This is absolutely crazy.
This is absolutely crazy.
I guess that might answer my "Why would AMD find that having a CUDA competitor isn't a business case unless they couldn't do it or the cards underperformed significantly."
They're not going big enough dies at the top end to compete with nvidia for the halo, and they're refusing to undercut at the low end where nvidia's reputation for absurd pricing is at an all time high. AMD's GPU division is a clown show, it's impressively bad. Even though the hardware itself is fine they just can't stop either making terrible product launches, awful pricing strategies, or just brain dead software choices like shipping a feature that triggered anti-cheat, getting their customers predictably banned & angering game devs in the process
And relevant to this discussion Nvidia's refusal to add VRAM to their lower end cards is a prime opportunity for AMD to go after the lower-end compute / AI interested crowd who will become the next generation software devs. What are they doing with this? Well, they're not making ROCm available to basically anyone, that's apparently the winning strategy. ROCm 6.0 only supports the 7900 XTX and the... Radeon VII. The weird one-off Vega 20 refresh.

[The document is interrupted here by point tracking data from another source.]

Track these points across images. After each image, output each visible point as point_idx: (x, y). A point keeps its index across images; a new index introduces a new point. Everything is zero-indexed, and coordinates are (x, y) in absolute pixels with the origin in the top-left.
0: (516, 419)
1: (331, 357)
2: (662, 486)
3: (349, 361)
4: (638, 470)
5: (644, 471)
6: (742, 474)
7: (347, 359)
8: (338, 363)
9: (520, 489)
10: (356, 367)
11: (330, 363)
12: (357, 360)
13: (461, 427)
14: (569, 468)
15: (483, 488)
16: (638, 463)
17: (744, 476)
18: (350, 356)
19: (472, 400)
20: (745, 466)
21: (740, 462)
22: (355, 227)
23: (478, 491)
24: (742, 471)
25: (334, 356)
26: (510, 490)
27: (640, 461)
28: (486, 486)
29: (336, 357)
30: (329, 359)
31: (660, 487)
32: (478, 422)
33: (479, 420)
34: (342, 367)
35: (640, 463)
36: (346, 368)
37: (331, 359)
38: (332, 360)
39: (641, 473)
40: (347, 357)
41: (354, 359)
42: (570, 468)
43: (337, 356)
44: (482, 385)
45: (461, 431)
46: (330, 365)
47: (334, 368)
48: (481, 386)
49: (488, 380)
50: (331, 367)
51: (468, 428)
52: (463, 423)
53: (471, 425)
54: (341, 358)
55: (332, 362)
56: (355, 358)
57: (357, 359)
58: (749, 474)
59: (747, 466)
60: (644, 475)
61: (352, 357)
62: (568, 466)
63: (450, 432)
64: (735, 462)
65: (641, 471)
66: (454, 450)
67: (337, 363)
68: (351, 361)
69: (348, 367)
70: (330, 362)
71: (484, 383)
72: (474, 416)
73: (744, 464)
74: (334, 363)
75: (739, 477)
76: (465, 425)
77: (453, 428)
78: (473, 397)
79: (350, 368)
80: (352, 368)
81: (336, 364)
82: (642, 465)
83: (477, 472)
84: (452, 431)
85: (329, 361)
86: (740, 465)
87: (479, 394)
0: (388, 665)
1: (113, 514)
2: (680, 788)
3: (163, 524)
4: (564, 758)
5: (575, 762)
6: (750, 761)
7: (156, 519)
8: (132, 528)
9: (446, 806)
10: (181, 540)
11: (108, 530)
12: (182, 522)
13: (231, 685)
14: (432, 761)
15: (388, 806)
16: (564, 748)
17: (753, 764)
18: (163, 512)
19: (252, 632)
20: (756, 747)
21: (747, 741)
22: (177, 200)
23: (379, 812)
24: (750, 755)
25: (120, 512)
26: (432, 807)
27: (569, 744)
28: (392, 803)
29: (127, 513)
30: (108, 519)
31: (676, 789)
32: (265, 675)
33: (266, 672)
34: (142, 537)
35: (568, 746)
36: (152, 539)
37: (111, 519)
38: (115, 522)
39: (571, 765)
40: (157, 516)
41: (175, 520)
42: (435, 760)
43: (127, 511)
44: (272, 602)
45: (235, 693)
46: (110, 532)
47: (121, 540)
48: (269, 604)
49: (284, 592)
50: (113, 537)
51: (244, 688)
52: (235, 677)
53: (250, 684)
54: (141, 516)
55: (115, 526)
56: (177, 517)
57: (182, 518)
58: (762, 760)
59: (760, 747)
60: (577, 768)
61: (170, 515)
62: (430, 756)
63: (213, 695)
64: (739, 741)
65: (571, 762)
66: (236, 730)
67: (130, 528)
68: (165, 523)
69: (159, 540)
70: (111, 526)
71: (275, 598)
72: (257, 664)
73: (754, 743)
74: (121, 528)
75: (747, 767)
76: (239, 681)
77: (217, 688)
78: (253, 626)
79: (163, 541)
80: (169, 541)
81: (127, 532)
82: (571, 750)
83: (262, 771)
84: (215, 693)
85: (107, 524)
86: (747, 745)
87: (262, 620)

Of all the random cards to support, why the hell would you pick that one???
AMD fundamentally viewed/views GPUs as nothing more than a tool to make semicustom deals. Just like "xbox isn't the product, gamepass is the product" - well, for AMD "radeon isn't the product, semicustom is the product". The only thing they really need graphics for is APUs, and they don't need to beat the 4090, they just need to beat Xe-LP. They don't need raytracing, they don't need that "AI" crap (oops), just to run games at 720p/1080p.
They're happy to squeeze whatever they can out of Sony/MS's R&D spend, but they aren't going to invest heavily on their own. And now that there is an obvious money fountain occurring in AI/ML... that is starting to change.
It was always about the money, specifically the lack of it. AMD knew HSA-Library/OpenCL/etc sucked, they didn't care, especially when the money was better spent going after Intel instead of NVIDIA. Intel is dysfunctional and AMD had a chance to crack their marketshare, and that's where every penny they had went. And that's probably not a wrong business decision.